Chapter Ten: Dream Pangs*

"I had withdrawn in forest, and my song
Was swallowed up in leaves that blew away;
And to the forest edge you came one day
(This was my dream) and looked and pondered long,
But did not enter, though the wish was strong:
You shook your pensive head as who should say,
'I dare not –too far in his footsteps stray–
He must see me would he undo the wrong.'

Not far, but near, I stood and saw it all
Behind low boughs the trees let down outside;
And the sweet pang it cost me not to call
And tell you that I saw does still abide.
But 'tis not true that thus I dwelt aloof,
For the wood wakes, and you are here for proof."

Robert Frost


Unsteady and reeling from the backlash of a fifth of bourbon, Daisy used the back wall for support. Just as she seemed to be achieving some degree of control (if not clarity), her head started spinning; she became nauseous and would falter again.

"Don't matter 'f he knocks it in…be good s'new come mornin'"

Meanwhile, Elton had unlocked the door and let Enos inside.

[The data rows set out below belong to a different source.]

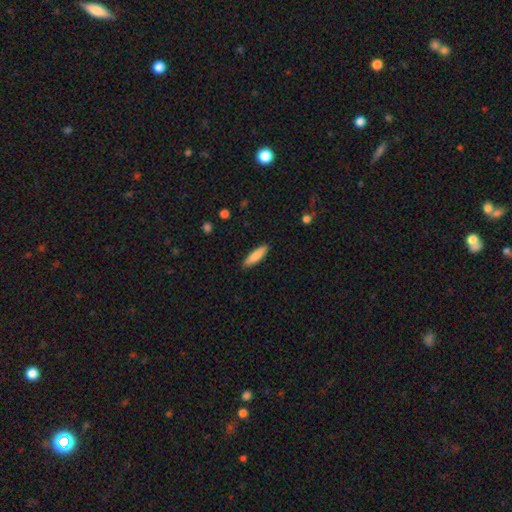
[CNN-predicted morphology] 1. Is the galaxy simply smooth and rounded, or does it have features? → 84% smooth, 11% featured or disk, 6% star or artifact.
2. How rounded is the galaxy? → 64% cigar-shaped, 35% in between, 1% round.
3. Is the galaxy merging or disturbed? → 89% none, 8% minor disturbance, 2% major disturbance, 1% merger.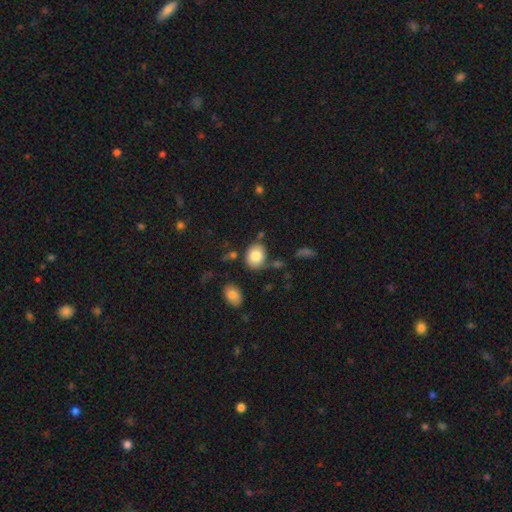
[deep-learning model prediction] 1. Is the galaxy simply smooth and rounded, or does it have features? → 82% smooth, 10% featured or disk, 8% star or artifact.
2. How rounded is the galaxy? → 54% in between, 45% round, 1% cigar-shaped.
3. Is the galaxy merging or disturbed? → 72% none, 17% minor disturbance, 7% merger, 5% major disturbance.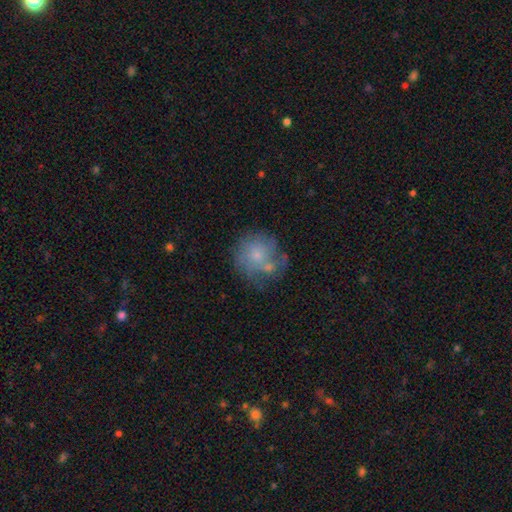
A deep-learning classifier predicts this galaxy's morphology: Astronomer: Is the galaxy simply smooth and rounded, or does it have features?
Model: smooth — 48% (runner-up: featured or disk, 40%).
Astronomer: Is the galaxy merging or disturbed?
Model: none — 53%.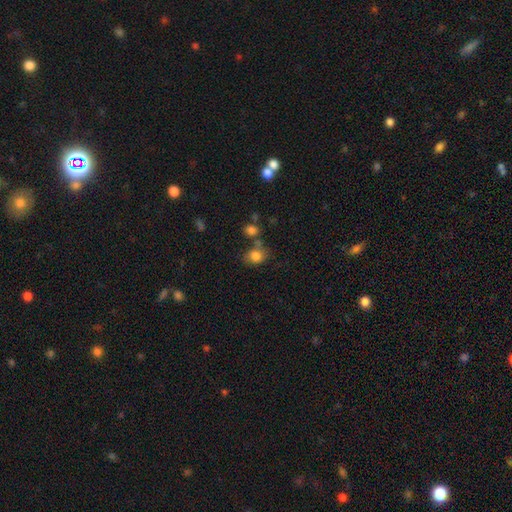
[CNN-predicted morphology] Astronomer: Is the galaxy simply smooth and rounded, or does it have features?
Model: smooth — 81%.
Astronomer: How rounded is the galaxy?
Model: round — 50% (runner-up: in between, 49%).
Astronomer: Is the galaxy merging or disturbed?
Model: none — 58%.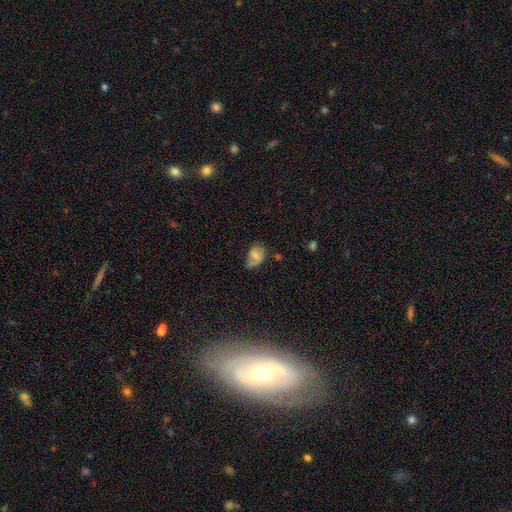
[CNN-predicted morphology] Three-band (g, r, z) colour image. It shows a smooth galaxy with no disk features (56%) that is in between round and cigar-shaped (75%). Merging: minor disturbance (39%).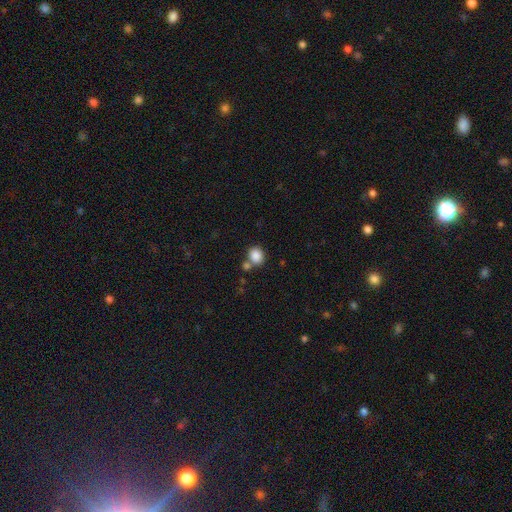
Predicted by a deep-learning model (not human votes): The model was most divided on "merging": none: 60%, merger: 25%, minor disturbance: 11%, major disturbance: 4%. More confident: smooth or featured — smooth (86%); how rounded — round (69%).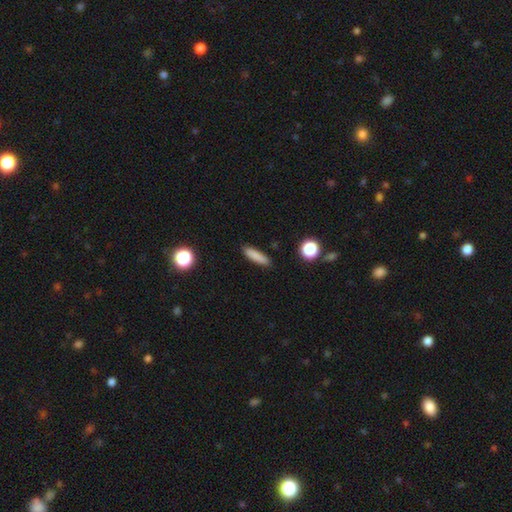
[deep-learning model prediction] Morphology: type=smooth (83%); roundness=cigar-shaped (76%); merging=none (88%).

"Daisy," Enos said, holding out his hand. "You should sit down."

"Go…way. S'what yer good at."

"I'm not goin' anywhere 'till I know you're okay."

"Nev…stopped ya 'for." Daisy started a slow slide down the wall.

"Daisy, please sit down before you hurt yourself."

Enos reached out and tried to move in closer to catch her, but she stiffened her knees and slid back up.

"Don't touch me," she commanded, momentarily regaining control.

She thrust her arms to her sides and pressed her hands against the wall, causing Enos to back off.

"I…I won't…not if you don't want me to."

"Bet she lets ya' touch her though…huh."

Elton's eyebrows took a rapid trip north and Enos looked hotter than the devil under those blisters.

"Daisy, you don't know what…?"

"She take y'out to…lake f'yer picnic? Are place?…Y'know…where ya' finely kissed me?"

Elton stood mesmerized like he was watching a train wreck that he couldn't look away from.

"Daisy Duke, you gotta quit this foolishness right now! 'Cause I had about as much of it as I can take."

"Well guess ya' don't haf take it no longer since yer goin' back…ta' L'ay….'thout…mmm…"

Daisy was sliding again, passing out along the way, and this time didn't stop until Enos caught her.

Outside, a collective gasp came from the crowd.

"Holy Mizz O'Leary's Bovine! The loudspeaker is still on," Elton said, hitting his forehead. "Sorry, Enos. I got so wrapped up in––" He clapped his palm over his mouth.

Enos picked Daisy up, lifted her off the floor onto his shoulder, and fireman-carried her into the storage closet.

After Elton lunged at the loudspeaker and mic to shut them off, Enos turned to him and said, "Lock that door and don't tell nobody, and I mean nobody, we're gone 'till we get clean away, you hear me, Elton?"

"Sure thing, Enos. But where––?"

Too late. With Daisy draped limp and drooling into her hair and down the back of his shirt, Enos had already exited through the one-way security door Boss recently had installed.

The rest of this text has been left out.